Find the maximum of the value$(n^{n-1}-1)\sqrt[n]{a_{1}a_{2}\cdots a_{n}}+\sqrt[n]{\frac{a^n_{1}+a^n_{2}+\cdots+a^n_{n}}{n}}$

Question

Let $n$ be give a positive integer, $a_{i} \ge 0$,such that $a_{1}+a_{2}+\cdots+a_{n}=n$. Find the maximum value of $$(n^{n-1}-1)\sqrt[n]{a_{1}a_{2}\cdots a_{n}}+\sqrt[n]{\dfrac{a^n_{1}+a^n_{2}+\cdots+a^n_{n}}{n}}$$

Using AM-GM we have $$\sqrt[n]{a_{1}a_{2}\cdots a_{n}}\le\dfrac{a_{1}+a_{2}+\cdots+a_{n}}{n}=1$$

But other hand we have $$a^n_{1}+a^n_{2}+\cdots+a^n_{n}\ge\dfrac{1}{n^{n-1}}(a_{1}+a_{2}+\cdots+a_{n})^n=\dfrac{1}{n^{n-1}}$$

Answer 1

dezdichado's answer is correct, I'll just write out all the computations.
Clearly the maximum value is $n^{n-1}$. Let $X = \frac{1}{n}\sum a_i^n$ and $Y=\prod a_i$. We would like to show that $\left(n^{n-1}-1\right)\sqrt[n]{Y}+\sqrt[n]{X}\le n^{n-1}$
Expanding and using AM-GM: $$n^n=\left(\sum a_i\right)^n=\sum a_i^n+\sum_{|\alpha|=n} \left(\begin{matrix}n\\ \alpha\end{matrix}\right)a^\alpha\ge nX+\left(n^n-n\right)Y$$ So $$n^{n-1}\ge X+\left(n^{n-1}-1\right)Y $$ Now applying Hölder's inequality gives us: $$\left[X+\left(n^{n-1}-1\right)Y\right]\left(1+n^{n-1}-1\right)^{n-1}\ge \left(\sqrt[n]{X}+\left(n^{n-1}-1\right)\sqrt[n]{Y}\right)^n$$ Simplifying that results in $$n^{n-1}n^{(n-1)^2}=\left(n^{n-1}\right)^n\ge \left(\sqrt[n]{X}+\left(n^{n-1}-1\right)\sqrt[n]{Y}\right)^n$$ Which completes the proof.
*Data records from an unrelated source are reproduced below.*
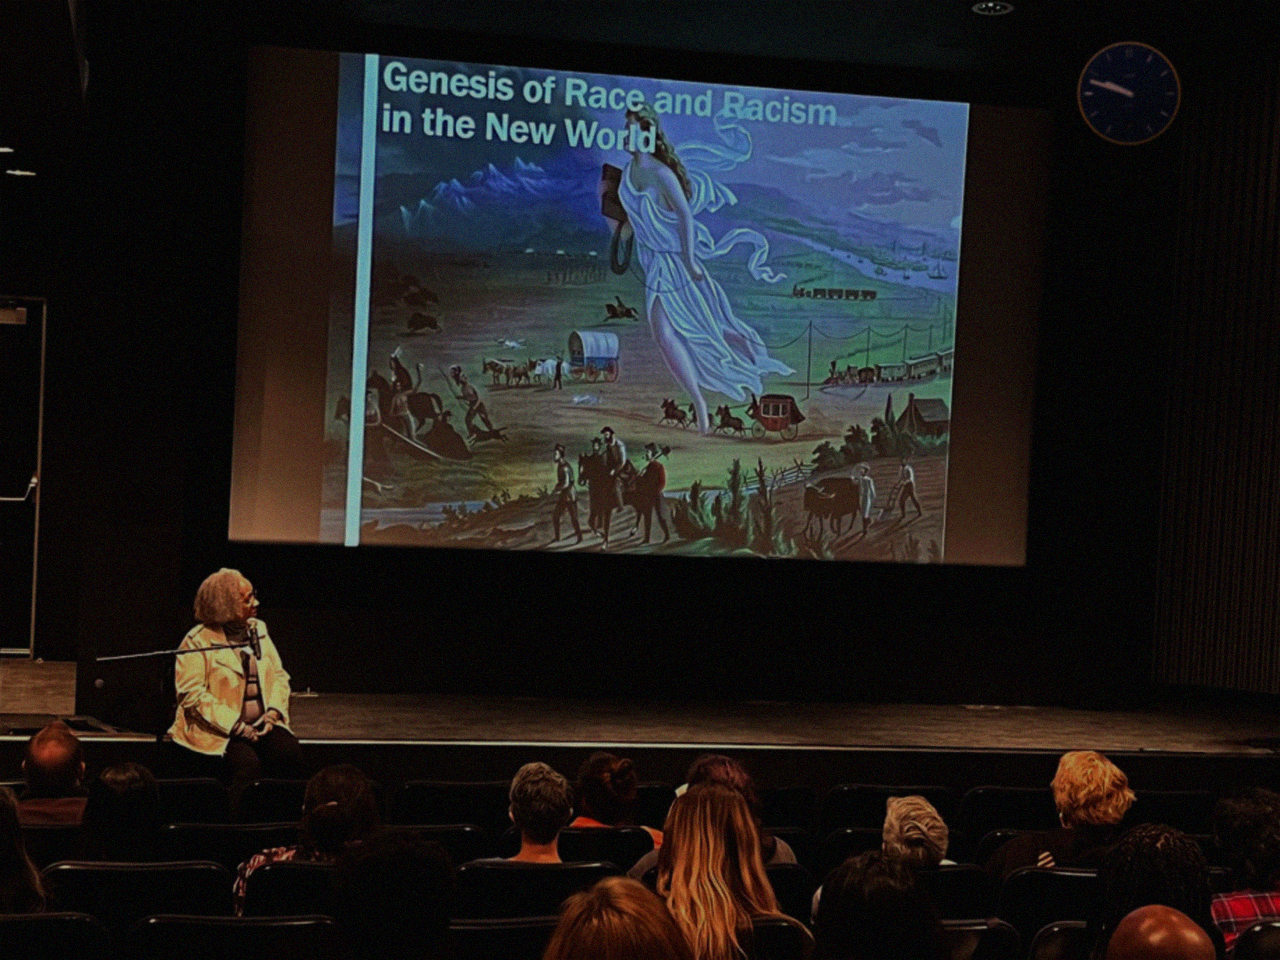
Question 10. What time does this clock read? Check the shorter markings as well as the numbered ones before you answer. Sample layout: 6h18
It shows 9h48
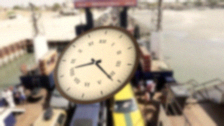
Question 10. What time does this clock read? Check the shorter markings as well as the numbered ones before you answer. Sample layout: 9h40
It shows 8h21
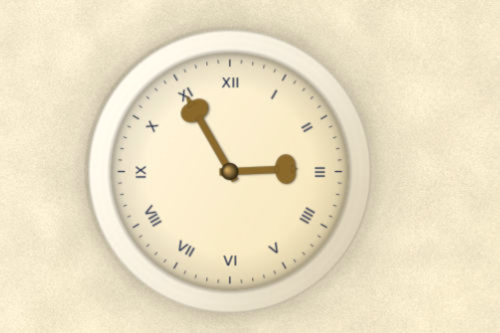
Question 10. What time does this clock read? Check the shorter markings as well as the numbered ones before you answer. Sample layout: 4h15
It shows 2h55
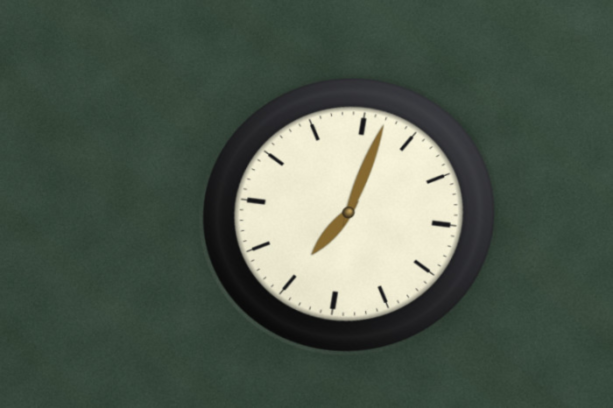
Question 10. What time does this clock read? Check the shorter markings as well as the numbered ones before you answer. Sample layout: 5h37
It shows 7h02
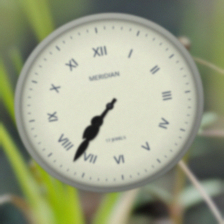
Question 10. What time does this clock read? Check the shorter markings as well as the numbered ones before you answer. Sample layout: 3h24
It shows 7h37
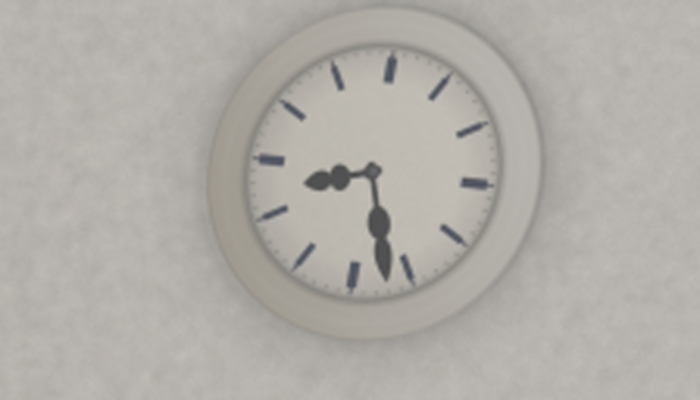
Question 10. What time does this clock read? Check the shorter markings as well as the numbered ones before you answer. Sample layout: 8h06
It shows 8h27
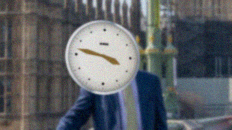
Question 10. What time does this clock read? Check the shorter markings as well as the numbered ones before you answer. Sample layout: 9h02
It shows 3h47
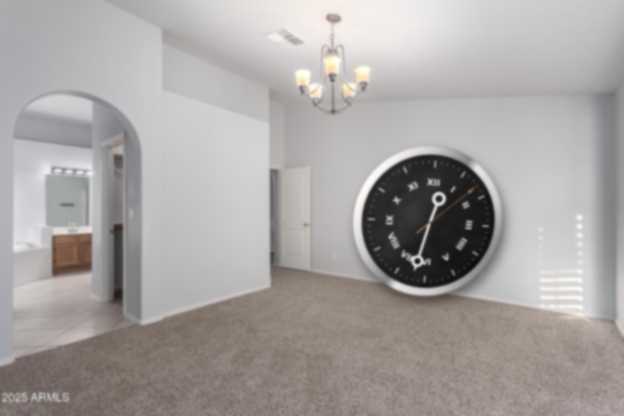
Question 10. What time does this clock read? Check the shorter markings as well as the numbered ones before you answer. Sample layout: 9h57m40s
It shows 12h32m08s
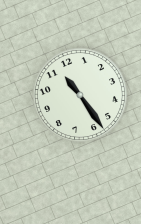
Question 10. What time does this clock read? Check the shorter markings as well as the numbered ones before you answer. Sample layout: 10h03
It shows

So the maximum value is $n^{n-1}$ when all $a_i$ are equal to $1$

Answer 2

Hint: Expand $n^n = (a_1+a_2+...+a_n)^n = a_1^n+a_2^n+...+a_n^n+\sum a_1^{k_1}a_2^{k_2}...a_n^{k_n}$ and now use AM-GM on the last $n^n-n$ terms.